Rileggiamo Dante al tempo del coronavirus
Pensavo che lo stato d’animo di Dante all’inizio del viaggio escatologico, e durante tutta la discesa negli inferi, ben si addica al nostro sentimento di attesa, di paura e di speranza in questi tempi inaspettati di pandemia. Viene spontaneo pensare alla selva oscura in cui il Poeta si è trovato ed al timore crescente provato da lui in quella zona selvaggia, tanto amara “che poco più è morte”. La speranza della salvezza gli viene dalla vista di un colle, ma le cose non sono così semplici. Infatti, gli appare una lince che gli ferma il passo (simbolo della lussuria), poi un leone (sinonimo di superbia), il quale fa tremare l’aria intorno col suo ruggito. Ed ecco il peggio: la lupa (l’avarizia, causa di tutti i mali), magra e rabbiosa:
Questa mi porse tanto di gravezza
con la paura ch’uscia di sua vista,
ch’io perdei la speranza dell’altezza.
Ma, guarda un po’ le vie misteriose della Provvidenza: insperatamente, appare sul colle, avvolto dai primi raggi del sole, Virgilio, che lo salva dal pericolo, invitandolo a compiere, sotto la sua guida, il viaggio nell’oltre tomba. Ciò è stato stabilito in Cielo: è l’unico modo per uscire dal pericolo. Dante accetta: altro non può fare, ma appena entra nell’Antinferno, è colpito dal dolore delle punizioni:
Quivi sospiri, pianti e alti guai
risonavan per l’aere senza stelle,
per ch’io al cominciar ne lagrimai.
Siamo appena al terzo canto. Il quale si conclude con un’estrema risposta di Dante al dolore che sente per quelle anime così straziate: appena Virgilio ha terminato di spiegargli alcuni particolari, avviene il terremoto:
La buia campagna
tremò sì forte che de lo spavento
la fronte di sudore ancor mi bagna.
La terra lagrimosa diede vento
che balenò una luce vermiglia
la qual mi tolse ciascun sentimento
e caddi come l’uom cui sonno piglia.
Peggio ancora andranno le cose nel quinto canto, fra i lussuriosi, dopo che Francesca ha narrato la sua vicenda d’amore con Paolo, il quale piange abbracciato a lei come se la passione durasse ancora dopo la morte. Dante addirittura non regge alla commozione:
Mentre che l’uno spirto questo disse,
l’altro piangea sì che di pietade
io venni men così com’io morisse.
E caddi come corpo morto cade.
Siamo al colmo delle reazioni di un Dante spaventato, addolorato dalle punizioni ai peccatori. E per tutta la discesa nell’Inferno gli spettacoli orribili aumentano, fino al turbamento nato dalla visione di Lucifero che maciulla, nelle tre bocche, i traditori del fondatore della Chiesa e del fondatore dell’Impero: Giuda, Bruto e Cassio.
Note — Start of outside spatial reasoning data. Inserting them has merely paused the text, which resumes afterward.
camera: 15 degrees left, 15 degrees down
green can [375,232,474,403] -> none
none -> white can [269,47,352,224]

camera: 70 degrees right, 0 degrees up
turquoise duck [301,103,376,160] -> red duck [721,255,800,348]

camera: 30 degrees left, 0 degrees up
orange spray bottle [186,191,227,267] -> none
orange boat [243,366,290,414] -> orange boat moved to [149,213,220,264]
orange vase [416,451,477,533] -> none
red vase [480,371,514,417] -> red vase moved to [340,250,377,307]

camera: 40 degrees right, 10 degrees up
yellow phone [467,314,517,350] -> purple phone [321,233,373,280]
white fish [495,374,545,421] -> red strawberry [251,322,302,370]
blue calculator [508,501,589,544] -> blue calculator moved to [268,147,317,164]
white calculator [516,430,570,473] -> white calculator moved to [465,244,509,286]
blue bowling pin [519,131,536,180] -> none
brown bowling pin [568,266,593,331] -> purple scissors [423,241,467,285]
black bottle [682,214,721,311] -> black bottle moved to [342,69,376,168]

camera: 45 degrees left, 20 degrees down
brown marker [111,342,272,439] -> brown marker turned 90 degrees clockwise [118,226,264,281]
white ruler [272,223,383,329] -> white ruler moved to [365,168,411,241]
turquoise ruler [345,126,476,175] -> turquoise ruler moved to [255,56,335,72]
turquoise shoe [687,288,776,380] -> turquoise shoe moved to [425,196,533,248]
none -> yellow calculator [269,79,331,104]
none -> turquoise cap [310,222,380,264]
Lì siamo al centro della Terra. Da quel punto estremo non si può che risalire. Infatti, arrampicatisi (Dante e Virgilio) per la “natural burella”, escono dall’Inferno e vedono il cielo, finalmente il cielo sulla riva del monte del Purgatorio. Come a significare che non bisogna deporre mai la speranza. Ed ecco i versi ai quali ci attacchiamo anche noi, certi che prima o poi il coronavirus finirà e noi rivedremo le stelle, con l’insegnamento che da questo pericolo dobbiamo trarre: amare la vita nelle sue piccole-grandi cose, proprio quelle che sembrano scontate e che oggi ci mancano. Dante è alla fine del viaggio nel regno amaro, e noi riportiamo le due terzine caudate, leggendole coralmente come un generale buon augurio:
Lo duca e io per quel cammino ascoso
intrammo a ritornar nel chiaro mondo;
e senza cura aver d’alcun riposo,
salimmo su, el primo e io secondo,
tanto ch’io vidi delle cose belle
che porta ‘l ciel, per un pertugio tondo.
E quindi uscimmo a riveder le stelle.